森林法「開発規制できず」 林野庁、静岡県の主張否定

 熱海市伊豆山の大規模土石流の砂防規制に関する行政対応を巡り、林野庁は27日までに、森林法に基づき面積1ヘクタール以下の場合に提出される伐採届では、残土投棄や盛り土造成などの開発行為を規制できないとする見解を静岡新聞社の取材に対して明らかにした。静岡県の「森林法で規制されていたため、砂防法で規制する必要がなかった」とする主張が否定された形になる。

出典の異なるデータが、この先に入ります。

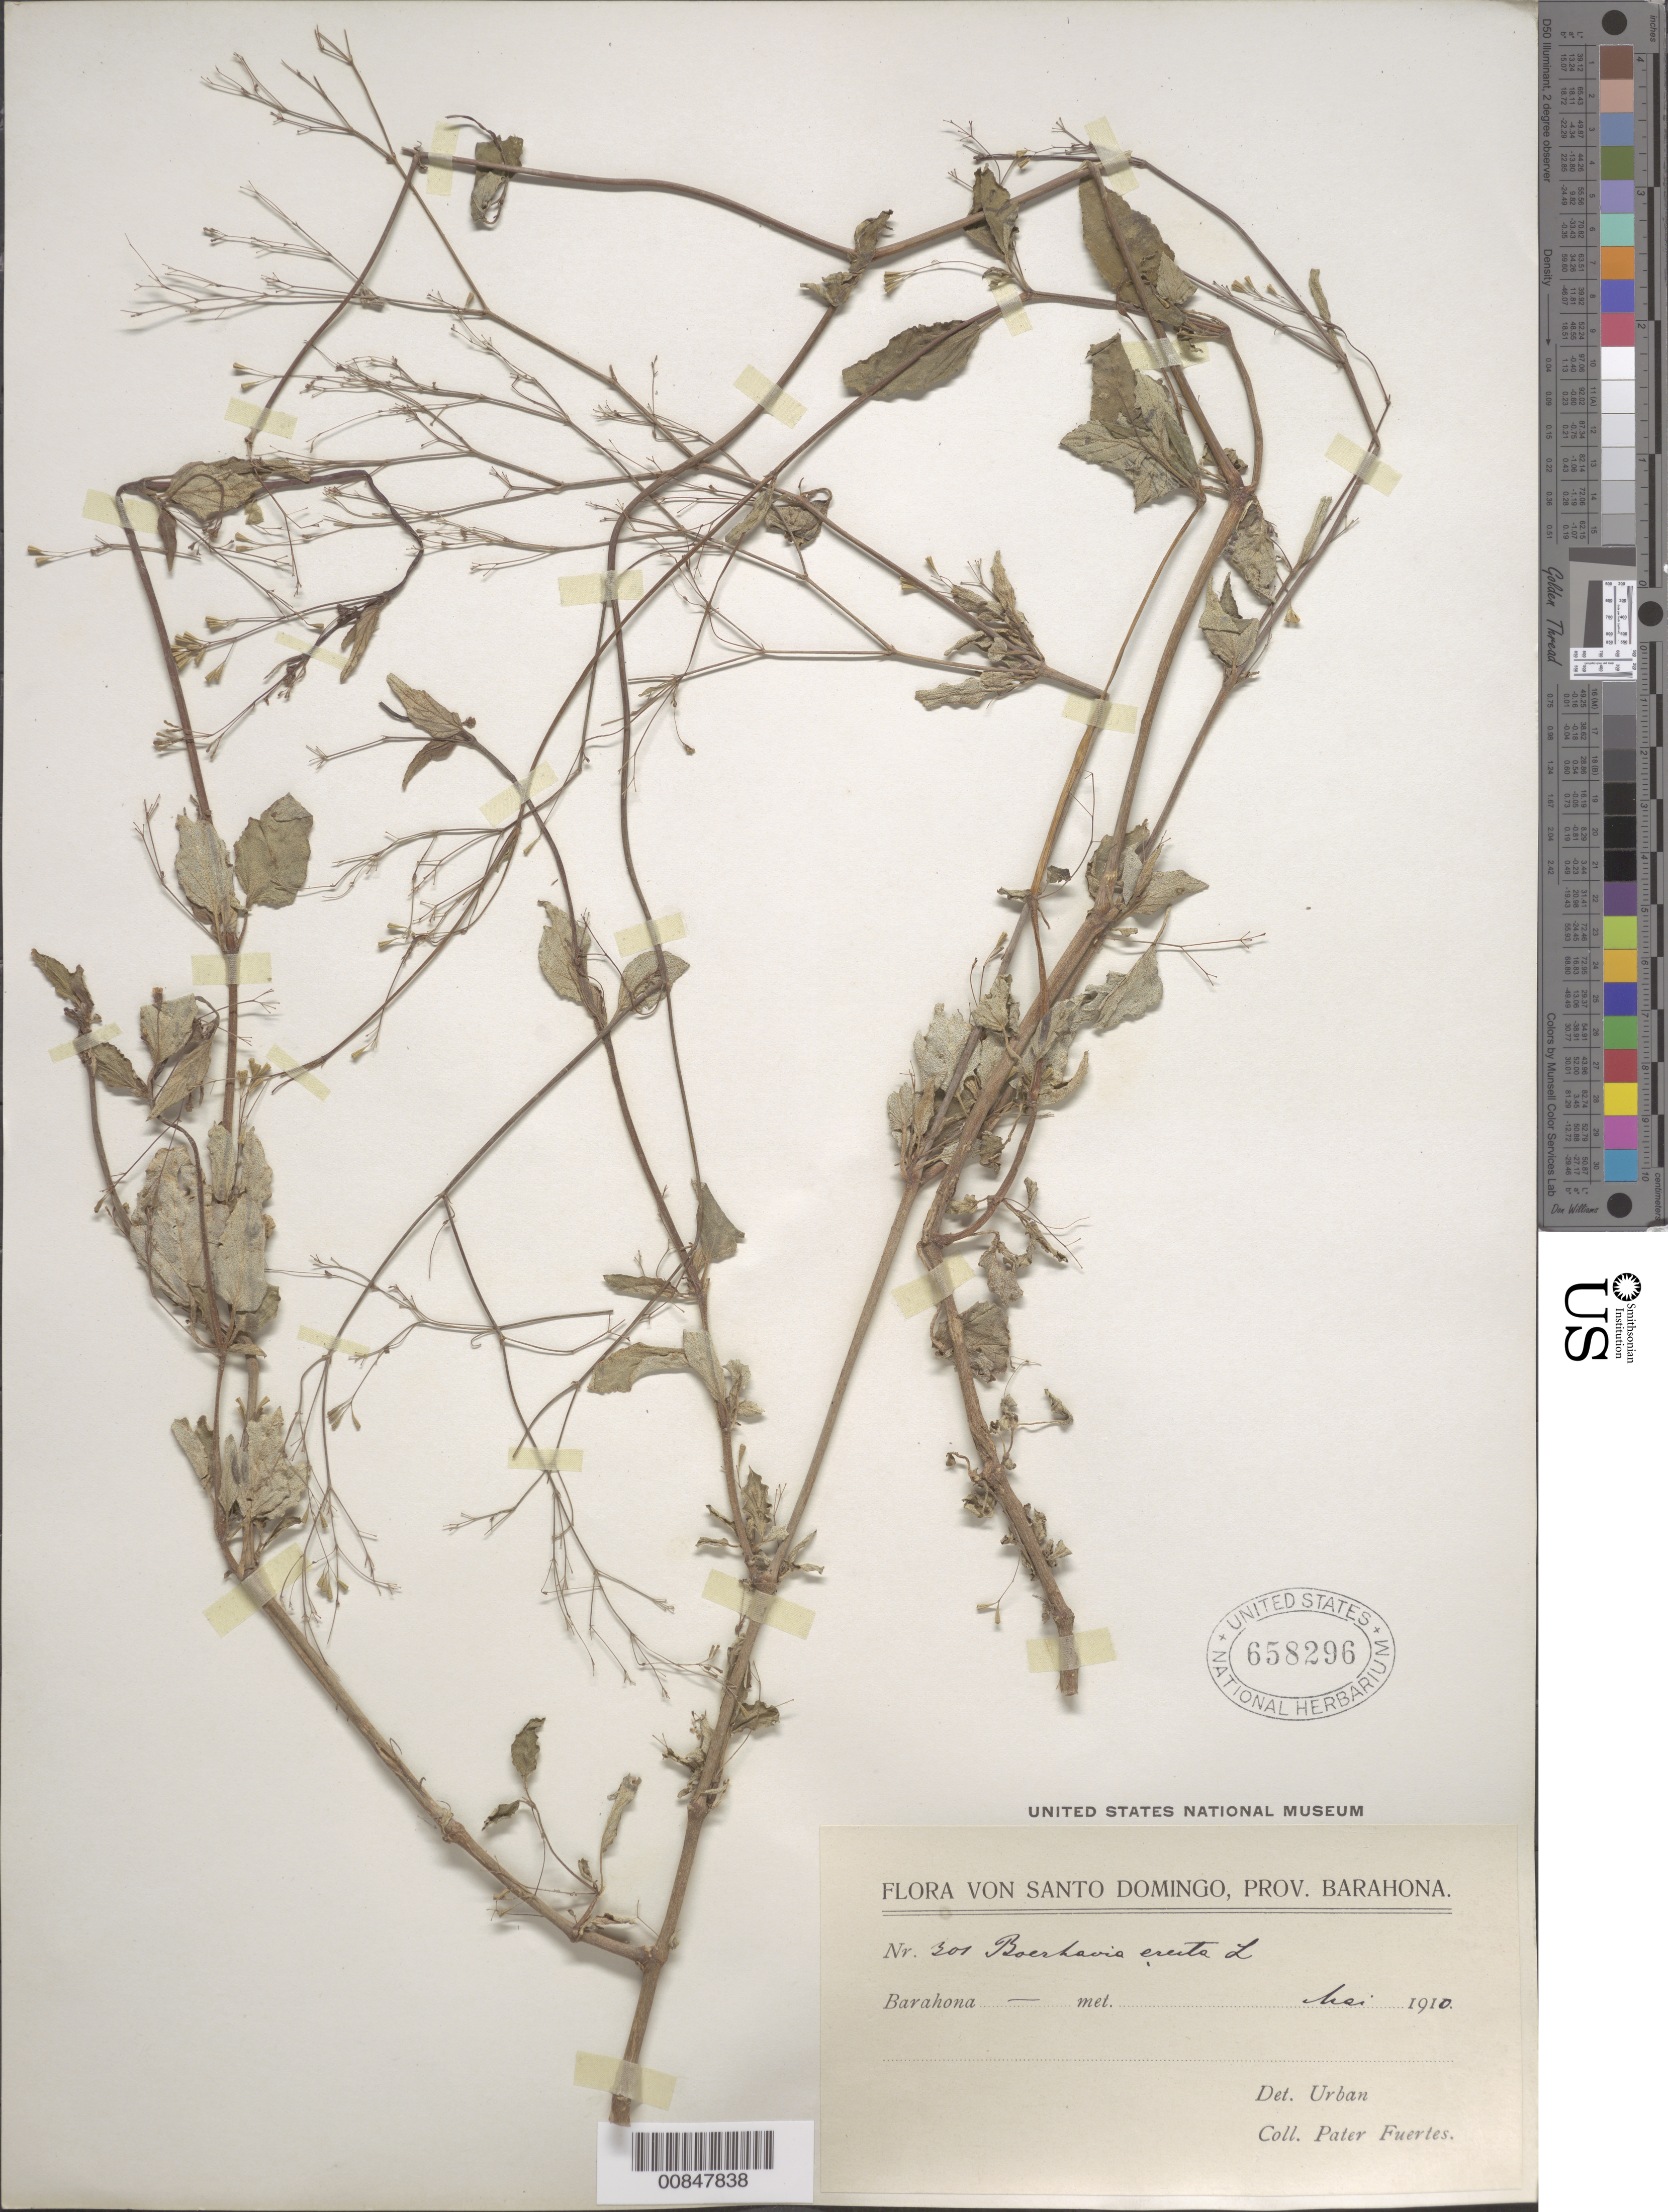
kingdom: Plantae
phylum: Tracheophyta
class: Magnoliopsida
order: Caryophyllales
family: Nyctaginaceae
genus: Boerhavia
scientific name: Boerhavia erecta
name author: L.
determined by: Urban, Ignatz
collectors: M. D. Fuertes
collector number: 301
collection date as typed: May 1910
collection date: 1910-05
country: Dominican Republic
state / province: Barahona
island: Hispaniola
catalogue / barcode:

 県行政対応検証委員会(委員長・青島伸雄弁護士)で林野庁の見解は説明されておらず、一部の関係法令に検証を重点化した報告書の内容に影響を与えた可能性がある。
 逢初川上流域は森林法に基づく「5条森林」という規制区域で、1ヘクタール以下の開発をする場合に伐採届を市に提出する必要があるが、林野庁の担当者は「森林の状況を把握するためのもので、開発行為を止める効力はない。規制はかからない」と説明している。
 また、他法令を所管する部署との情報共有に関しては「森林法でそこまで求められていない」と答えた。
 県は26日の記者会見で林野庁に見解を確認しないまま、1ヘクタール以下の開発について「森林法で規制または管理されていた」と砂防規制の必要性はないと主張。森林法を扱う県の部署も関与せず、砂防法を所管する部署が独断で発表していた。
 検証委の会合では、上流全体の規制を進めるとした方針を説明せず、盛り土は規制区域外にあったと強調していた。森林法と砂防法の関係は議論されず、林野庁の見解は紹介されなかった。